Data provided section start

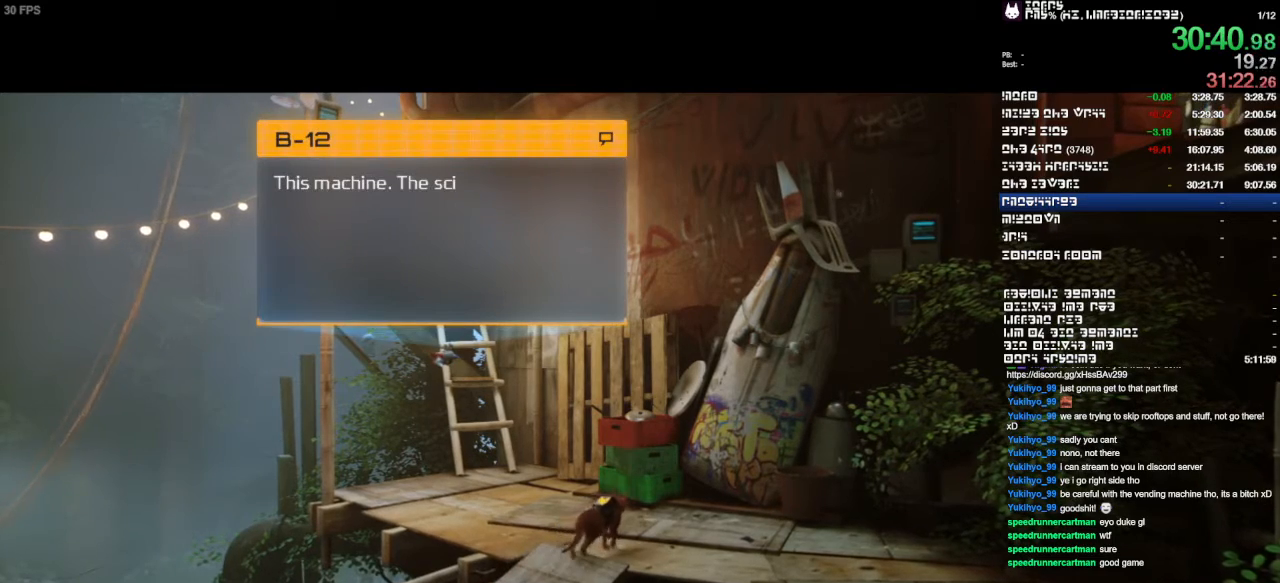
{"buttons": ["SQUARE"], "left_stick": "center", "right_stick": "center", "events": [[33, "right_stick", "center"], [200, "SQUARE", "down"], [267, "SQUARE", "up"], [333, "SQUARE", "down"], [400, "SQUARE", "up"], [433, "SQUARE", "down"]]}
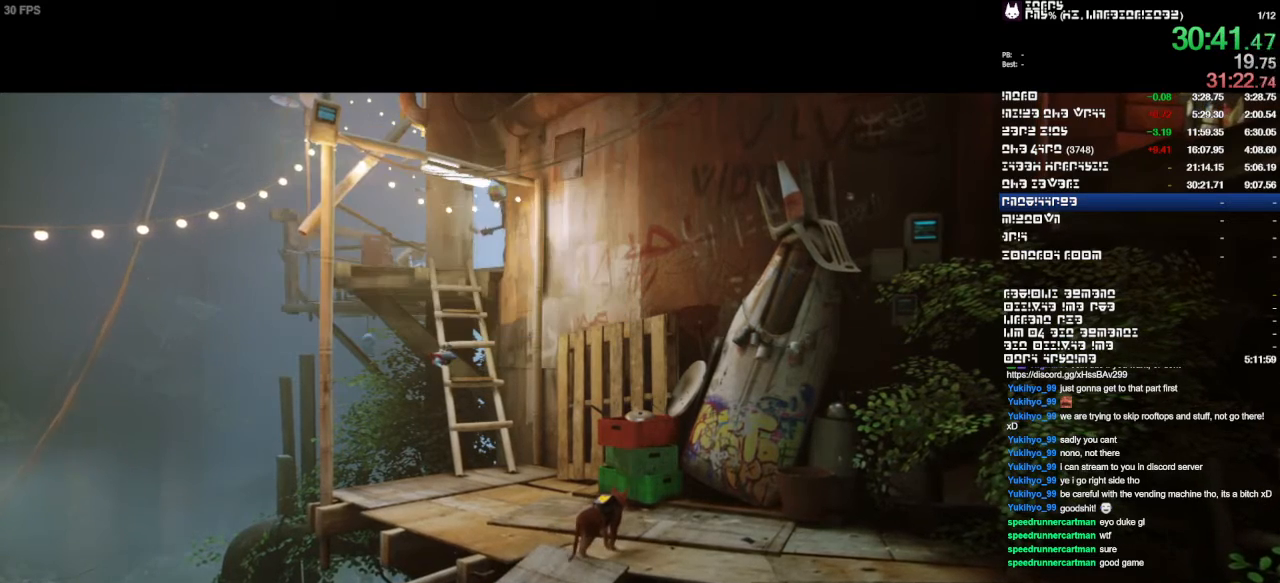
{"buttons": [], "left_stick": "center", "right_stick": "center", "events": [[33, "SQUARE", "up"], [100, "SQUARE", "down"], [167, "SQUARE", "up"], [200, "SQUARE", "down"], [300, "SQUARE", "up"]]}
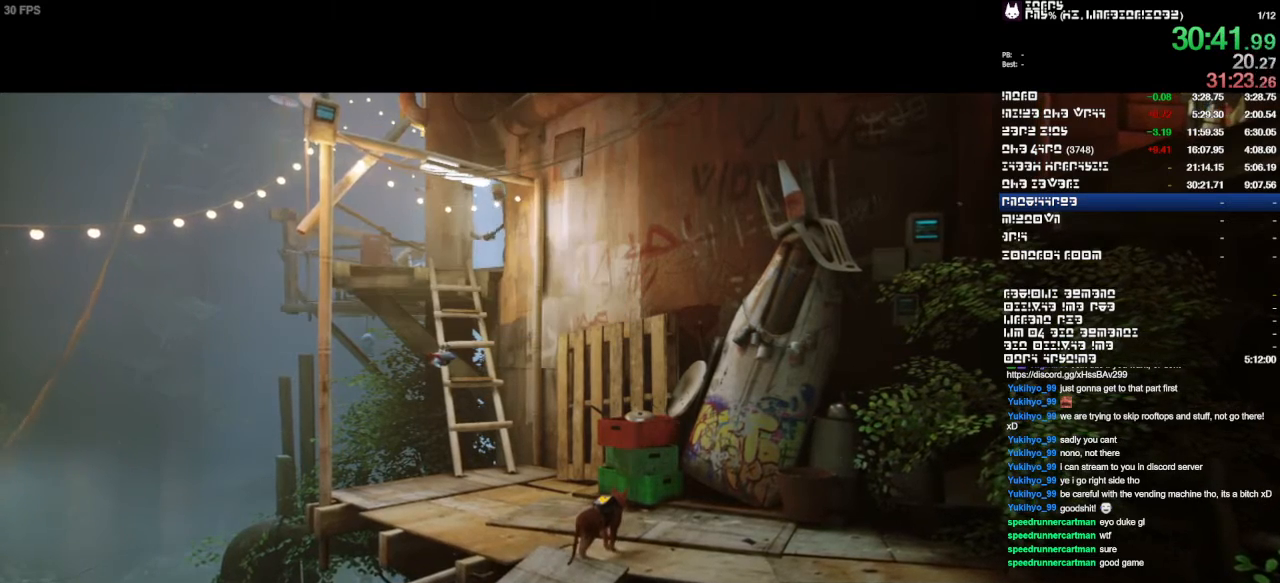
{"buttons": [], "left_stick": "center", "right_stick": "center", "events": []}
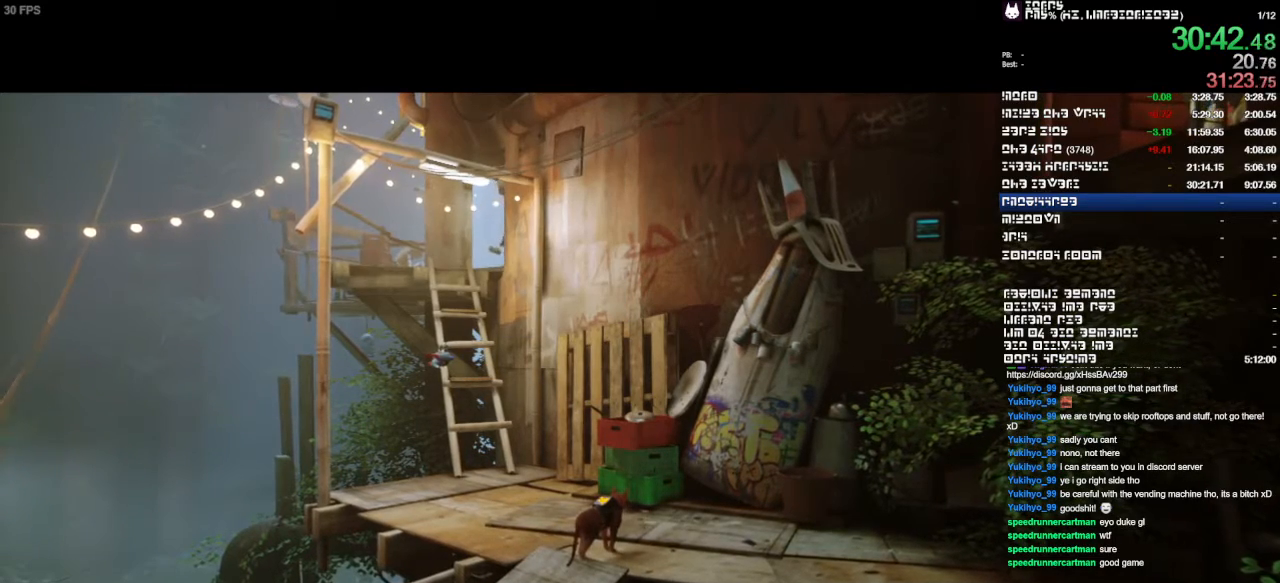
{"buttons": [], "left_stick": "center", "right_stick": "center", "events": []}
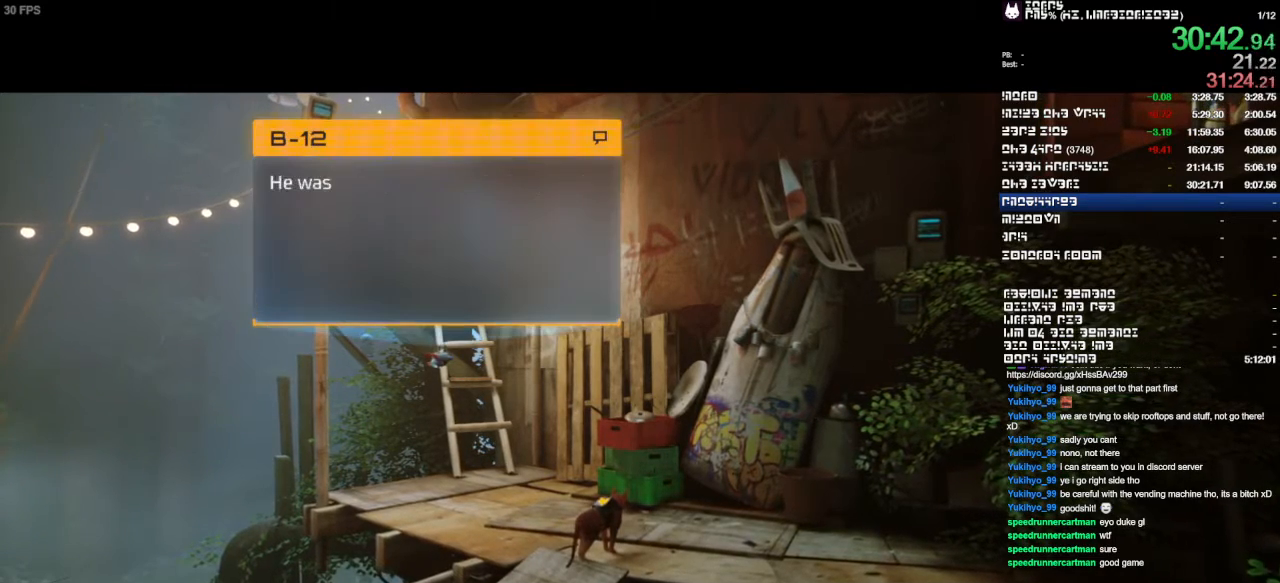
{"buttons": [], "left_stick": "center", "right_stick": "center", "events": [[133, "SQUARE", "down"], [233, "SQUARE", "up"], [267, "SQUARE", "down"], [367, "SQUARE", "up"], [400, "SQUARE", "down"], [467, "SQUARE", "up"]]}
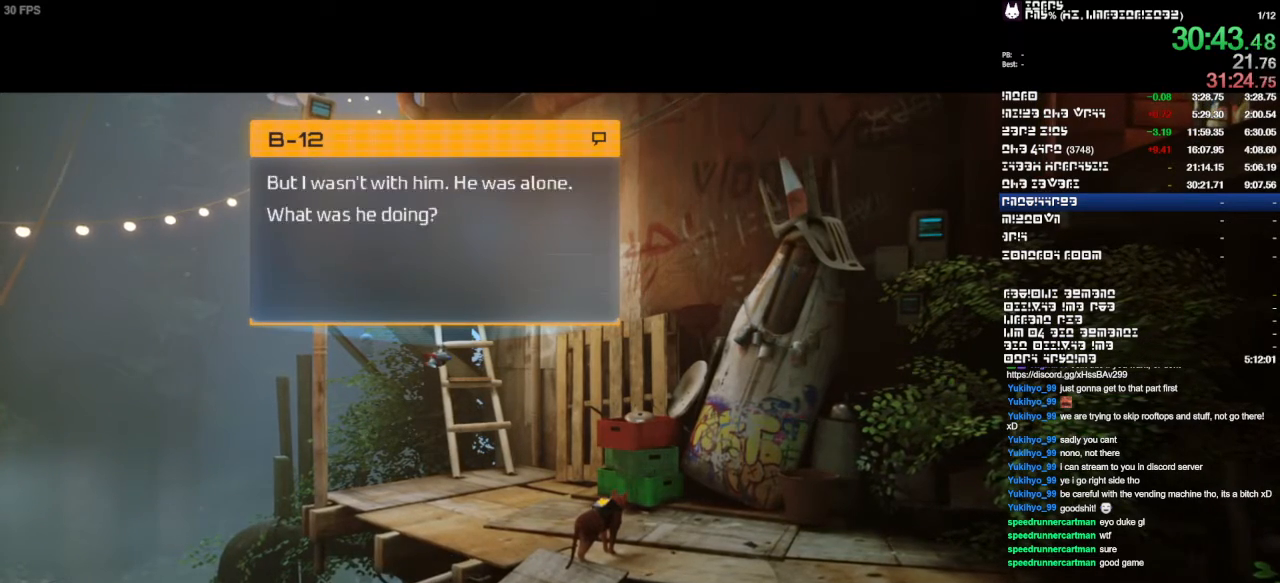
{"buttons": ["SQUARE"], "left_stick": "center", "right_stick": "center", "events": [[33, "SQUARE", "down"], [100, "SQUARE", "up"], [133, "SQUARE", "down"], [233, "SQUARE", "up"], [267, "SQUARE", "down"], [367, "SQUARE", "up"], [400, "SQUARE", "down"], [467, "SQUARE", "up"], [500, "SQUARE", "down"]]}
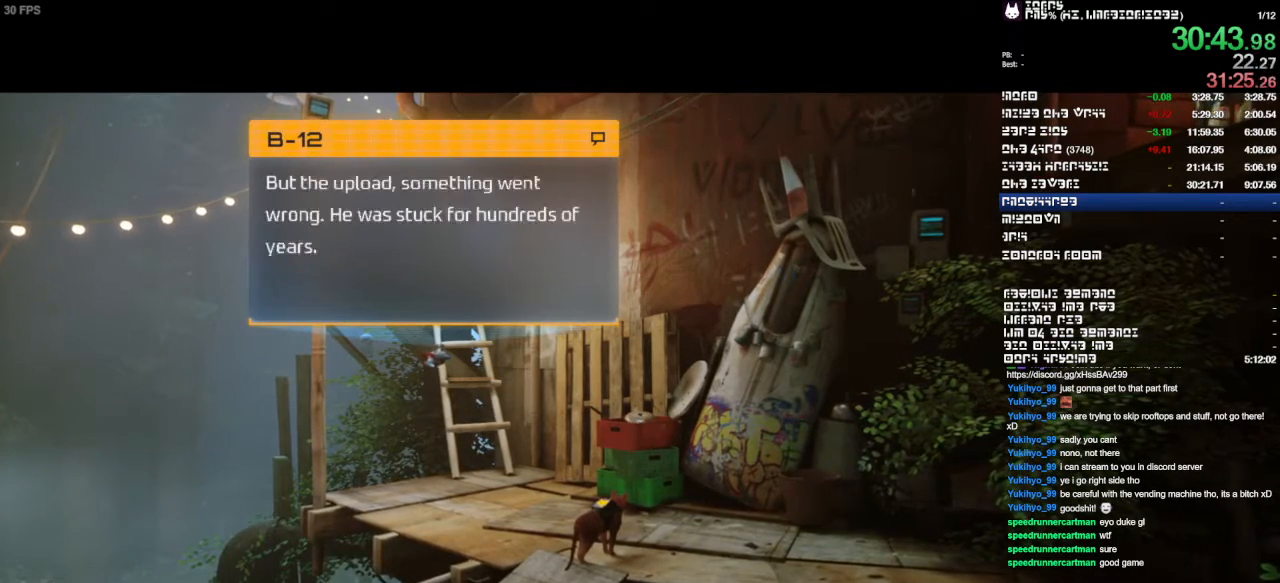
{"buttons": ["SQUARE"], "left_stick": "center", "right_stick": "center", "events": [[133, "SQUARE", "up"], [167, "SQUARE", "down"], [233, "SQUARE", "up"], [300, "SQUARE", "down"], [367, "SQUARE", "up"], [433, "SQUARE", "down"]]}
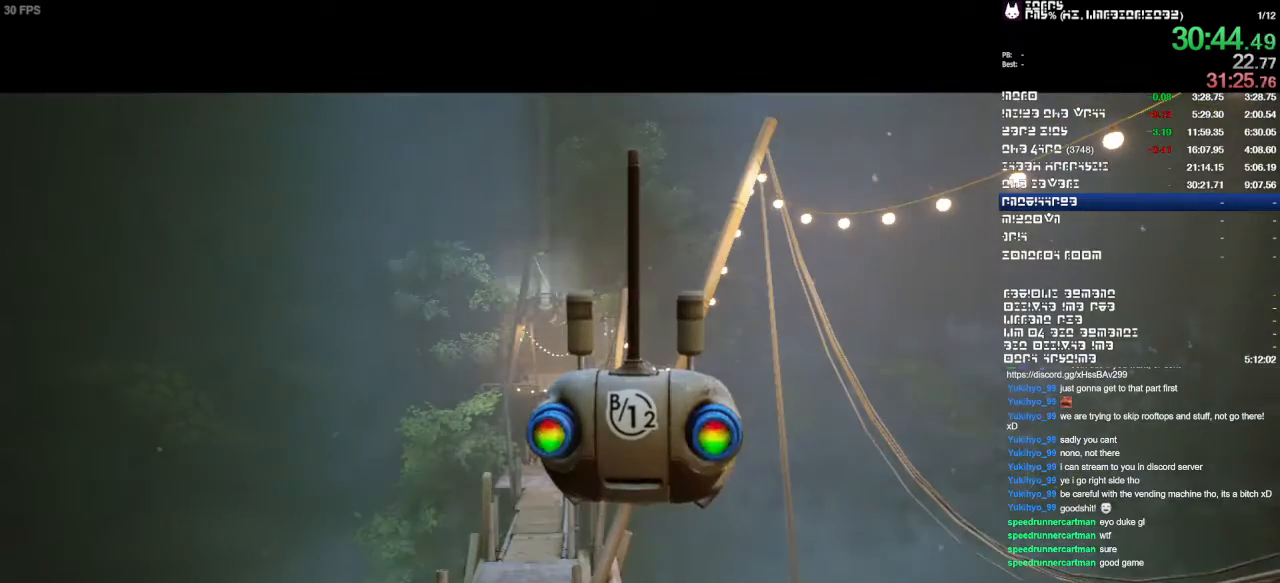
{"buttons": [], "left_stick": "center", "right_stick": "center", "events": [[33, "SQUARE", "up"], [67, "SQUARE", "down"], [167, "SQUARE", "up"]]}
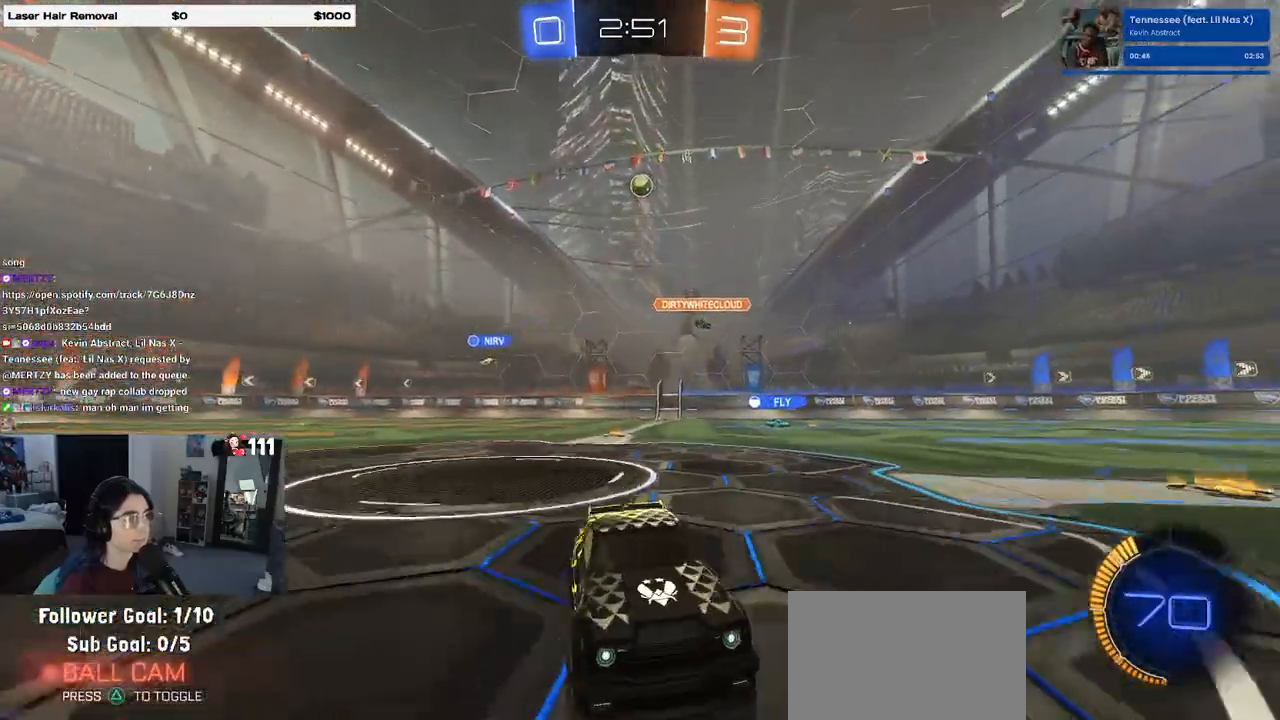
Gameplay with a controller (PlayStation layout); each line is a JSON object with the inputs held at the frame after it. "events" lists button and stick changes between this image and that frame as [ms after this image, input, new state], when the widget could be followed in between.
{"buttons": ["SQUARE", "R2"], "left_stick": "right", "right_stick": "center", "events": [[150, "left_stick", "center"], [217, "left_stick", "right"], [333, "SQUARE", "down"]]}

Data provided section end

(Task instructions) Your task is to gather all lines from the entries above that hold the word "buttons".

(Exercise result)
{"buttons": ["SQUARE"], "left_stick": "center", "right_stick": "center", "events": [[33, "right_stick", "center"], [200, "SQUARE", "down"], [267, "SQUARE", "up"], [333, "SQUARE", "down"], [400, "SQUARE", "up"], [433, "SQUARE", "down"]]}
{"buttons": [], "left_stick": "center", "right_stick": "center", "events": [[33, "SQUARE", "up"], [100, "SQUARE", "down"], [167, "SQUARE", "up"], [200, "SQUARE", "down"], [300, "SQUARE", "up"]]}
{"buttons": [], "left_stick": "center", "right_stick": "center", "events": []}
{"buttons": [], "left_stick": "center", "right_stick": "center", "events": []}
{"buttons": [], "left_stick": "center", "right_stick": "center", "events": [[133, "SQUARE", "down"], [233, "SQUARE", "up"], [267, "SQUARE", "down"], [367, "SQUARE", "up"], [400, "SQUARE", "down"], [467, "SQUARE", "up"]]}
{"buttons": ["SQUARE"], "left_stick": "center", "right_stick": "center", "events": [[33, "SQUARE", "down"], [100, "SQUARE", "up"], [133, "SQUARE", "down"], [233, "SQUARE", "up"], [267, "SQUARE", "down"], [367, "SQUARE", "up"], [400, "SQUARE", "down"], [467, "SQUARE", "up"], [500, "SQUARE", "down"]]}
{"buttons": ["SQUARE"], "left_stick": "center", "right_stick": "center", "events": [[133, "SQUARE", "up"], [167, "SQUARE", "down"], [233, "SQUARE", "up"], [300, "SQUARE", "down"], [367, "SQUARE", "up"], [433, "SQUARE", "down"]]}
{"buttons": [], "left_stick": "center", "right_stick": "center", "events": [[33, "SQUARE", "up"], [67, "SQUARE", "down"], [167, "SQUARE", "up"]]}
{"buttons": ["SQUARE", "R2"], "left_stick": "right", "right_stick": "center", "events": [[150, "left_stick", "center"], [217, "left_stick", "right"], [333, "SQUARE", "down"]]}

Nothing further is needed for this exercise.